Provided records START
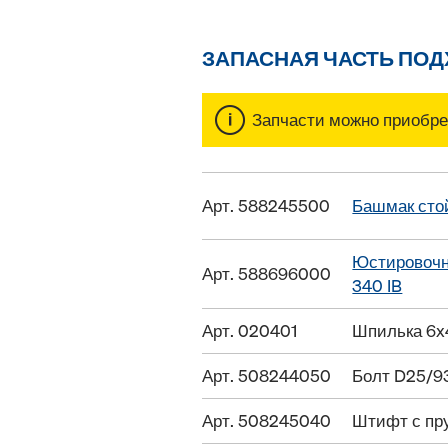
ЗАПАСНАЯ ЧАСТЬ ПО
Запчасти можно приобрес
Арт. 588245500
Башмак сто
Юстировочн
Арт. 588696000
340 IB
Арт. 020401
Шпилька 6x4
Арт. 508244050
Болт D25/9
Арт. 508245040
Штифт с пр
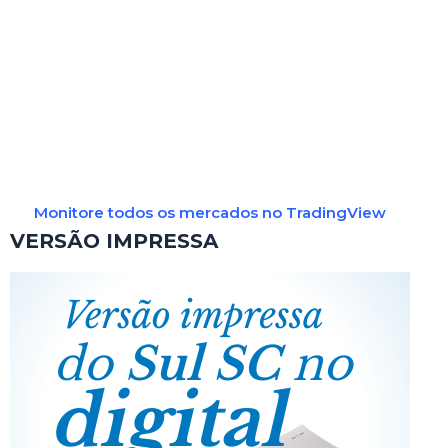
Monitore todos os mercados no TradingView
VERSÃO IMPRESSA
Provided records END
### Task description
Retype the entries verbatim and drop the pictures.

### Reply
ЗАПАСНАЯ ЧАСТЬ ПО
Запчасти можно приобрес
Арт. 588245500
Башмак сто
Юстировочн
Арт. 588696000
340 IB
Арт. 020401
Шпилька 6x4
Арт. 508244050
Болт D25/9
Арт. 508245040
Штифт с пр
Monitore todos os mercados no TradingView
VERSÃO IMPRESSA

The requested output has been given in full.